Beyond Usefulness: Credibility as the Driver of Consumer Trust and Satisfaction in AI Chatbot Interactions—Evidence from Moroccan E-Commerce
by Mohamed Ichou, Wang Mengmeng
Published: May 13, 2026 • DOI: 10.51584/IJRIAS.2026.110400121
Abstract
AI chatbots have become central to e-commerce customer service globally, yet the trust mechanisms driving their adoption in emerging markets remain poorly understood. Existing research, grounded largely in the Technology Acceptance Model, emphasizes perceived usefulness and personalization as primary adoption drivers — constructs whose predictive validity in low AI-exposure, high uncertainty-avoidance markets cannot be taken for granted.
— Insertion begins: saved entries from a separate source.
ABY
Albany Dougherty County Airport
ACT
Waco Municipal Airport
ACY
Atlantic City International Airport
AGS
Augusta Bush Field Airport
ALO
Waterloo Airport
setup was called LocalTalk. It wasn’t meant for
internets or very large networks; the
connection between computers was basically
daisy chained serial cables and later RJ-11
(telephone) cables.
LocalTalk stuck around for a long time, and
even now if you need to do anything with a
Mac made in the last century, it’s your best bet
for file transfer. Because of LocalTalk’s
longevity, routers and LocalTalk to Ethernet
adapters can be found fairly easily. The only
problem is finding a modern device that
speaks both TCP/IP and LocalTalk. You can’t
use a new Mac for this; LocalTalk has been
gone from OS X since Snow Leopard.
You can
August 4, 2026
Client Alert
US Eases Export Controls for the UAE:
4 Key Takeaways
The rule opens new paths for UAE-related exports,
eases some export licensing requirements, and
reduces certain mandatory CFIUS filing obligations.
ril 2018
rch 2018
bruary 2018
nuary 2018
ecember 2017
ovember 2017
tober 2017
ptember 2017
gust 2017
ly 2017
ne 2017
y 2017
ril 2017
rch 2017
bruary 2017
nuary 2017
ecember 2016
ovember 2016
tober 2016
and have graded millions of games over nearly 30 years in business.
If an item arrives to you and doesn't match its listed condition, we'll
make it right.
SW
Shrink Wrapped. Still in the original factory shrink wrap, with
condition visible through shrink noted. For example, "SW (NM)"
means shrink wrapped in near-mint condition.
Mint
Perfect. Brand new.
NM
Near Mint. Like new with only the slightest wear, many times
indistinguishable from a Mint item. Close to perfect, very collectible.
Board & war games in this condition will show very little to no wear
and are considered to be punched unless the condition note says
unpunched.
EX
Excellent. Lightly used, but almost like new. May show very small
This study proposes and tests a credibility-first framework among Moroccan e-commerce users, arguing that in high uncertainty-avoidance cultures, credibility — defined as the perceived honesty, reliability, and transparency of the chatbot — will be the primary feature activating consumer trust, while perceived usefulness, interactivity, and personalization are expected to have weak or non-significant effects. Survey data from 150 respondents were analyzed using Covariance-Based Structural Equation Modeling (CB-SEM) via the lavaan package in R, with mediation tested through 5,000 bootstrap resamples. Model fit was excellent (CFI = 0.978, RMSEA = 0.076). Results confirm that credibility is the primary significant predictor of trust (β = 0.486, p < .001), while usefulness, interactivity, and personalization are non-significant. Trust strongly predicts satisfaction (β = 0.532, p < .001), and full mediation is confirmed exclusively for the credibility–trust–satisfaction pathway (indirect β = 0.259, p < .001). These findings establish the credibility highway as the primary verified route to consumer satisfaction in this market, with direct implications for chatbot design priorities, personalization strategy, and AI governance policy in comparable emerging markets.